Airbnb in US crosshairs on Xinjiang, following Tesla
Published: Jan 08, 2022 05:46 PM
Airbnb Photo:VCG


US-based home rental firm Airbnb may become the latest company after Tesla to face fire on Xinjiang-related affairs from US politicians, which experts said on Saturday shows that the US government is now the biggest obstacle for US companies to expand and make more profits.

Two US lawmakers on Friday sent Airbnb a letter asking about some of its listings of properties in Northwest China's Xinjiang Uygur Autonomous Region that are on land owned by the Xinjiang Production and Construction Group, which was hit by US sanctions in 2020. The lawmakers also said they were raising questions about Airbnb's sponsorship of the Beijing Winter Olympics that starts next month, Reuters reported. 

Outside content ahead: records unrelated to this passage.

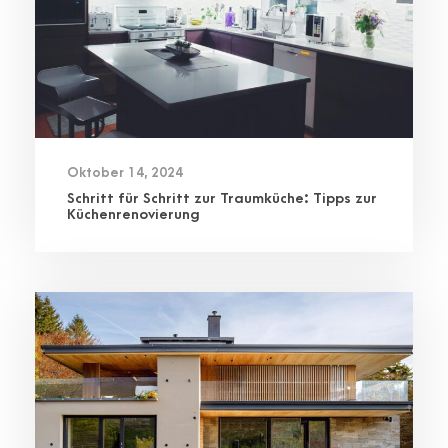
Oktober 14, 2024
Schritt für Schritt zur Traumküche: Tipps zur
Küchenrenovierung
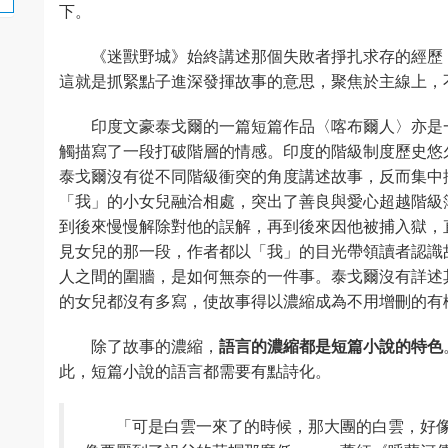
下。
《迷獸野城》始終講述那個失敗者掙扎求存的經歷
這就是抓緊點子進深發揮故事的意思，聚焦於主線上，
印度文豪泰戈爾的一篇短篇作品〈喀布爾人〉亦是
觸描寫了一段打破階層的情感。印度的階級制度歷史悠
泰戈爾沒有從不同階級衝突的角度講述故事，反而集中
「我」的小女兒融洽相處，突出了善良與愛心超越階級
到後來慢慢解除對他的誤解，再到後來因他被捕入獄，
見女兒的那一段，作者都以「我」的目光帶領讀者認識
人之間的圍牆，是如何無奈的一件事。泰戈爾沒有詳述
的女兒都沒有多寫，使故事得以濃縮成為不用增刪的有
除了故事的濃縮，
語言的濃縮都是短篇小說的特色
此，短篇小說的語言都需要有點詩化。
「可是白雲一來了的時候，那大團的白雲，好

The Global Times found on Saturday that there are still plenty of short-term rental listings in Xinjiang on the company's short-term home rental platform. For instance, in Urumqi, capital city of Xinjiang, there were more than 300 listings of properties on Airbnb. Airbnb was not available for comment on Saturday.

The unusual development of US politicians pressuring businesses reflects that the US government faces mounting domestic challenges, such as social division, while also showing Washington's confusion in positioning US-China ties and global affairs, Li Haidong, a professor from the Institute of International Relations of the China Foreign Affairs University, told the Global Times on Saturday.

The US tries to put political pressure on Tesla, Airbnb and probably other sponsors of the Beijing Winter Olympics over so-called human rights issues, in an attempt to force other US and European companies to follow its political will, but it will only be wishful thinking of some US politicians, because it not only runs counter to the demand of most companies in the world but is also against most countries' desire to develop a mutually beneficial relationship with China, Li remarked.

Tesla has recently been targeted by fierce accusations from some US politicians and industry groups who are accustomed to attacking China over "forced labor" and "genocide" after the automaker opened a showroom in Xinjiang.

In response, Chinese Foreign Ministry spokesperson Wang Wenbin said at a regular media briefing on Thursday that Xinjiang-related lies fabricated by individual countries can't obscure Xinjiang's stability, tranquility, prosperous development and religious harmony.